> Task prompt:
Could you write out these items again, substituting "Clases de roca" for "Tipos de roca" and leaving everything else unchanged? Leave the pictures out of your answer.

> The input:
::::

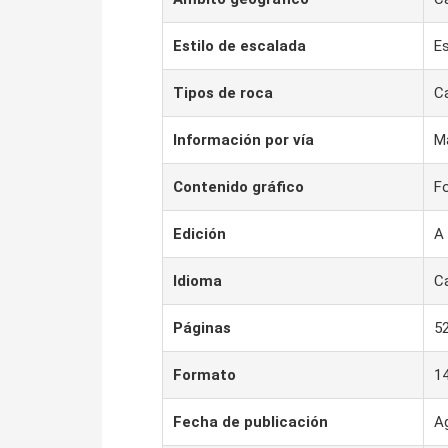
Estilo de escalada
Es
Tipos de roca
Ca
Información por vía
Ma
Contenido gráfico
Fo
Edición
A 
Idioma
C
Páginas
5
Formato
1
Fecha de publicación
A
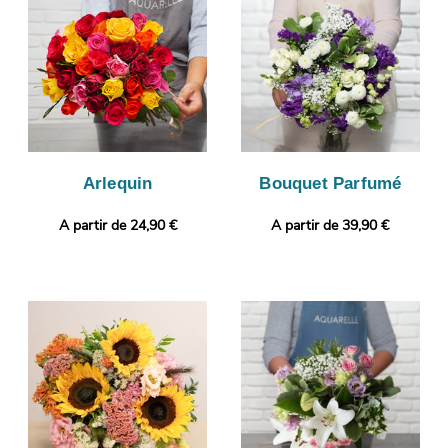
de transport pour qu’il garde sa beauté durant la livraison.
L’objectif est de vous faire parvenir la image via votre boîte mail
afin de vous assurer de la conformité de votre bouquet de
fleurs. L’envoi sera ensuite pris en charge. Rendez votre
bouquet plus original encore en joignant gratuitement une
photo ou un message personnalisé.
Arlequin
Bouquet Parfumé
A partir de 24,90 €
A partir de 39,90 €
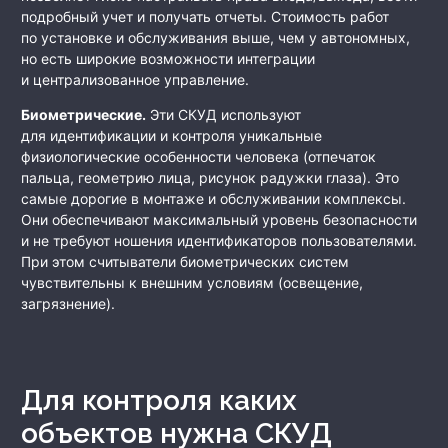
подробный учет и получать отчеты. Стоимость работ
по установке и обслуживания выше, чем у автономных,
но есть широкие возможности интеграции
и централизованное управление.
Биометрические.
Эти СКУД используют
для идентификации и контроля уникальные
физиологические особенности человека (отпечаток
пальца, геометрию лица, рисунок радужки глаза). Это
самые дорогие в монтаже и обслуживании комплексы.
Они обеспечивают максимальный уровень безопасности
и не требуют ношения идентификаторов пользователями.
При этом считыватели биометрических систем
чувствительны к внешним условиям (освещение,
загрязнение).
Для контроля каких
объектов нужна СКУД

::::

> Answer to this exercise:
Estilo de escalada
Es
Clases de roca
Ca
Información por vía
Ma
Contenido gráfico
Fo
Edición
A 
Idioma
C
Páginas
5
Formato
1
Fecha de publicación
A
de transport pour qu’il garde sa beauté durant la livraison.
L’objectif est de vous faire parvenir la image via votre boîte mail
afin de vous assurer de la conformité de votre bouquet de
fleurs. L’envoi sera ensuite pris en charge. Rendez votre
bouquet plus original encore en joignant gratuitement une
photo ou un message personnalisé.
Arlequin
Bouquet Parfumé
A partir de 24,90 €
A partir de 39,90 €
подробный учет и получать отчеты. Стоимость работ
по установке и обслуживания выше, чем у автономных,
но есть широкие возможности интеграции
и централизованное управление.
Биометрические.
Эти СКУД используют
для идентификации и контроля уникальные
физиологические особенности человека (отпечаток
пальца, геометрию лица, рисунок радужки глаза). Это
самые дорогие в монтаже и обслуживании комплексы.
Они обеспечивают максимальный уровень безопасности
и не требуют ношения идентификаторов пользователями.
При этом считыватели биометрических систем
чувствительны к внешним условиям (освещение,
загрязнение).
Для контроля каких
объектов нужна СКУД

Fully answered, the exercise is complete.